Charlatans, produits frelatés, patientes défigurées : les ravages de la chirurgie esthétique en Albanie
Une femme au visage figé cache de la main l'abcès qui la défigure: elle est une victime de la chirurgie esthétique sauvage en Albanie, pratiquée dans un vide juridique qui affole les médecins de ce pays des Balkans.
A 31 ans, Emira Sela s'inquiétait des premières rides. Elle s'est laissé convaincre par sa coiffeuse qu'avec une simple injection et moyennant 60 euros, ces signes de l'âge disparaîtraient. "Elle m'a assuré que je ne risquais rien, elle m'a même énuméré des noms connus" de femmes qui ont eu recours à ses services. "Je n'ai pas réfléchi deux fois, je lui ai fait confiance sans poser de questions et elle non plus", raconte d'une voix tremblante cette blonde aux yeux verts.
Salons de coiffure ou d'esthétique, des établissements non spécialisés offrent ces services sans contrôle ni encadrement médical dans un vide juridique absolu. Une seule injection d'un produit dont elle ignore la composition et le dosage ont suffi à ruiner fin août la vie d'Emira.
Malgré les antibiotiques, la fièvre et la douleur sont permanentes, l'abcès sur la joue droite ferme à moitié l'oeil, le visage est paralysé, les nausées répétées. "Je suis à tel point défigurée que j'ai tenté de me suicider", affirme cette femme qui a perdu son travail d'employée de banque.
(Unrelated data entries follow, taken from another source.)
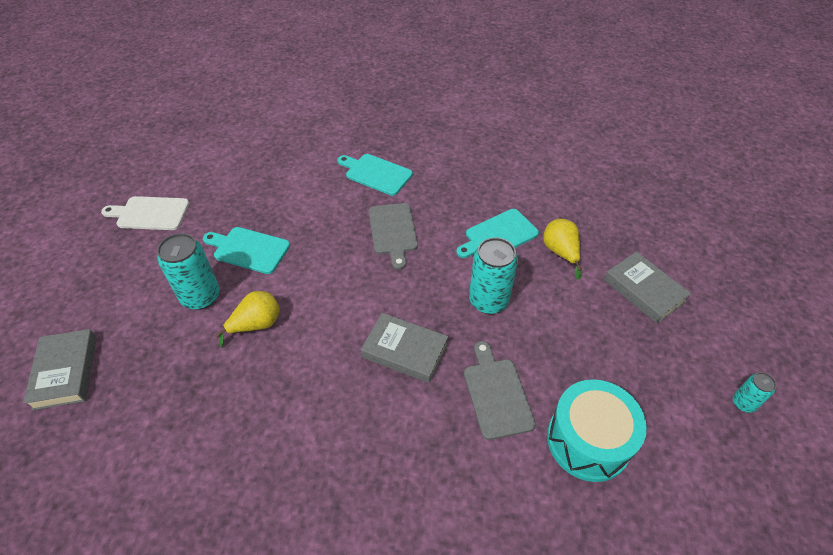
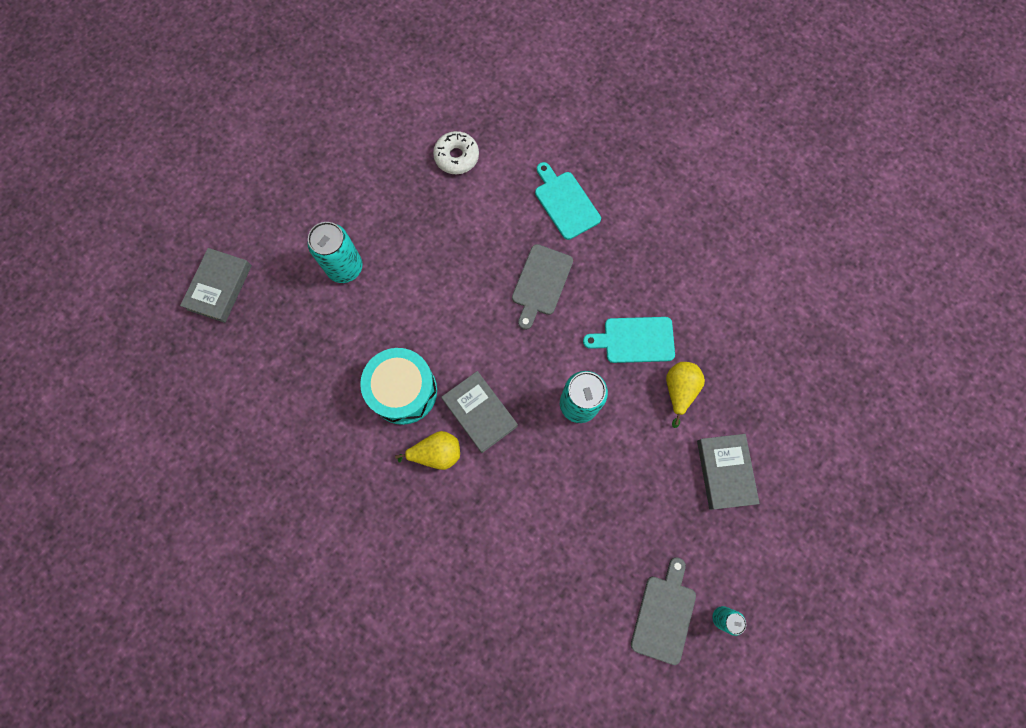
camera: 30 degrees right, 25 degrees up
white cutting board [101,196,189,230] -> none
turquoise cutting board [203,227,290,274] -> none
yellow pear [215,291,280,347] -> yellow pear moved to [395,431,460,470]
grey cutting board [464,341,536,440] -> grey cutting board moved to [631,557,696,665]
turquoise drum [547,379,647,482] -> turquoise drum moved to [360,348,437,425]
none -> white donut [433,131,479,174]

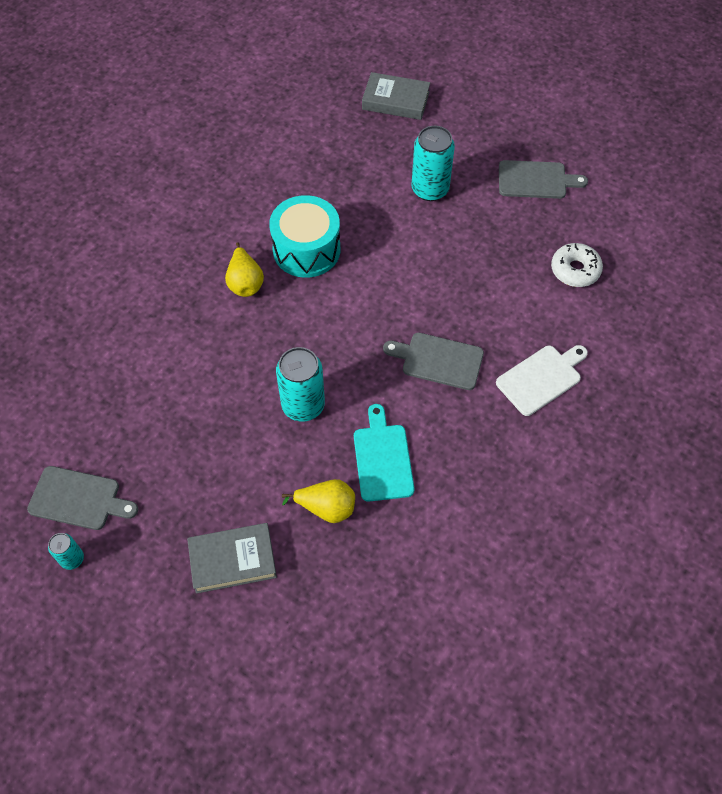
camera: 85 degrees right, 15 degrees down
grey book [441,371,518,453] -> none
turquoise cutting board [535,162,601,240] -> white cutting board [496,345,588,416]
none -> grey cutting board [499,160,588,199]

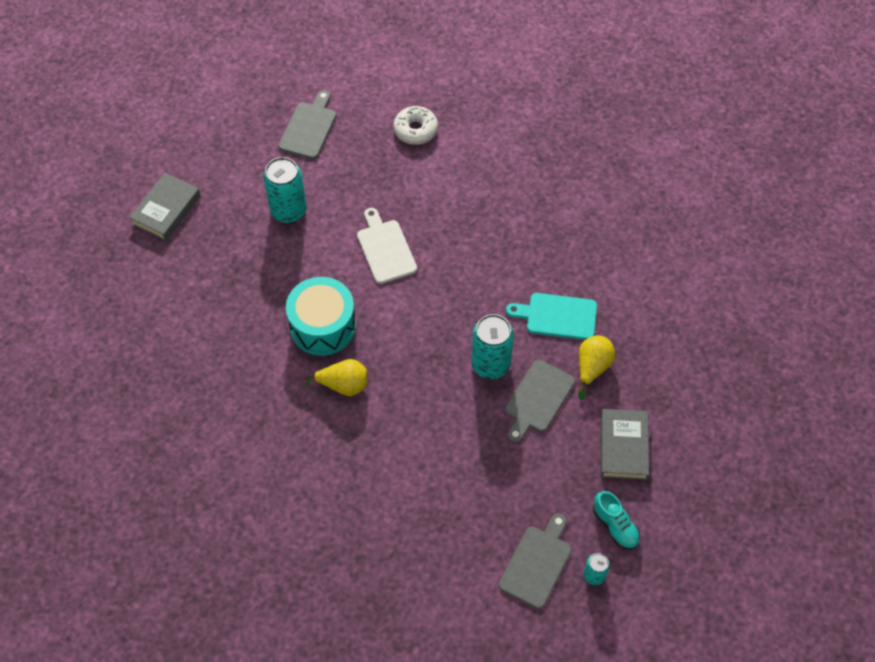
camera: 75 degrees left, 0 degrees up
grey cutting board [383,333,484,390] -> grey cutting board moved to [505,360,575,443]
white cutting board [496,345,588,416] -> white cutting board moved to [357,208,417,284]
none -> turquoise shoe [593,491,640,550]

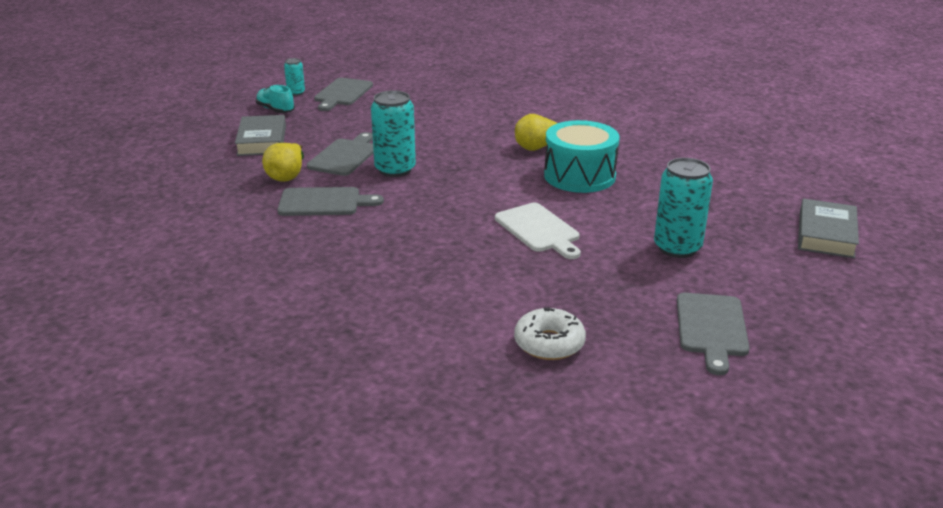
camera: 170 degrees right, 30 degrees down
turquoise cutting board [506,293,597,340] -> grey cutting board [277,187,384,216]

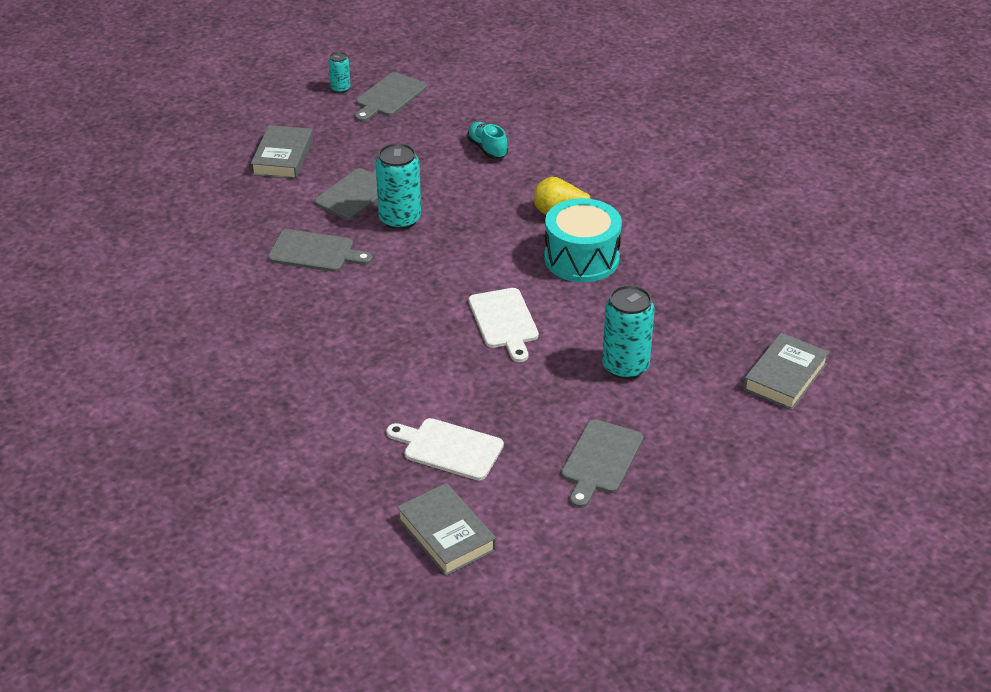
camera: 15 degrees right, 10 degrees up
turquoise shoe [256,85,295,113] -> turquoise shoe moved to [467,122,508,159]
yellow pear [262,143,304,182] -> none
white donut [514,307,586,360] -> white cutting board [386,418,504,481]
none -> grey book [397,483,496,576]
Son seul espoir: une opération dans une clinique en Italie prévue en février.
Elisa Lura, une étudiante en économie âgée de 22 ans, s'en remet à une opération au laser pour retrouver son regard et son visage naturel: un maquillage permanent des sourcils, payé 50 euros dans une petite échoppe à côté de chez elle, a mal tourné.
"Tout est raté!", dit-elle, le visage couvert de cicatrices douloureuses. "La chirurgie esthétique est devenue une industrie lucrative. Le patient n'est qu'un client exposé à plusieurs risques", notamment du fait de produits de synthèse comme le "silicone ou l'acrylamide, offerts à bas prix sur demande", explique à l'AFP le docteur Eriona Shehu, dermatologue à l'hôpital universitaire de Tirana.
"Il y a de plus en plus d'imposteurs pour manier la seringue. Le problème, ce sont aussi les produits", dont certains sont interdits en Europe mais "entrent illégalement (en Albanie), en provenance de Turquie ou de Chine", affirme Panajot Papa, chirurgien plastique dans une clinique privée de Tirana.
"Le modèle de Kim Kardashian, hanches, fesses, lèvres, implants mammaires, est en train de détruire la vie des jeunes Albanaises en quête d'une beauté qui, pour nombre d'entre elles, sera une vraie bombe à retardement", s'insurge Mme Shehu.
Selon les médecins albanais, l'âge type des clientes oscille entre 16 et 28 ans. Et selon une étude de la revue économique Monitor, les demandes d'interventions esthétiques ont connu une hausse de plus de 50% en 2015.
Les offres promotionnelles fleurissent partout. "Si vous êtes trois, réduction de 20% pour chacun", proposait ainsi au moment des fêtes un salon de beauté.
Le Dr Papa raconte soigner une dizaine de jeune filles entre 20 et 27 ans, qui, contre 40 à 50 euros, se sont fait gonfler les lèvres et les pommettes avec du silicone liquide injectable, un produit interdit en France depuis 2000 et en Italie depuis 1995 par exemple.
"Lors de leurs règles, elles sont soumises à différents traitements pour soulager les œdèmes et autres inflammations dont elles pourraient souffrir à vie", dit le chirurgien.
Les médecins albanais s'inquiètent de ces confrères étrangers venus d'Italie, de Turquie, de Grèce qui viennent travailler un week-end avant de repartir: "Certains n'ont ni diplôme, ni qualification, ni licence pour des interventions de ce type ou pour assumer la responsabilité du suivi médical du patient", s'indigne Besim Boçi, chef du service d'oto-rhino-laryngologie de l'hôpital universitaire de Tirana.
Alba Nikolla, porte-parole du tribunal de Tirana, reconnaît qu'il est aujourd'hui impossible de "mener des enquêtes et ouvrir des procès sur la seule base de plaintes". Une impunité à laquelle les autorités entendent s'attaquer. Une loi est en préparation dans les prochains mois, conformément aux exigences de l'Union européenne, que l'Albanie veut rejoindre.
Le projet de loi prévoit des sanctions qui vont jusqu'à la fermeture de l'activité des établissements qui font usage des produits synthétiques. Et il envisage, en cas de conséquences pour la santé, des peines de trois à dix ans de prison.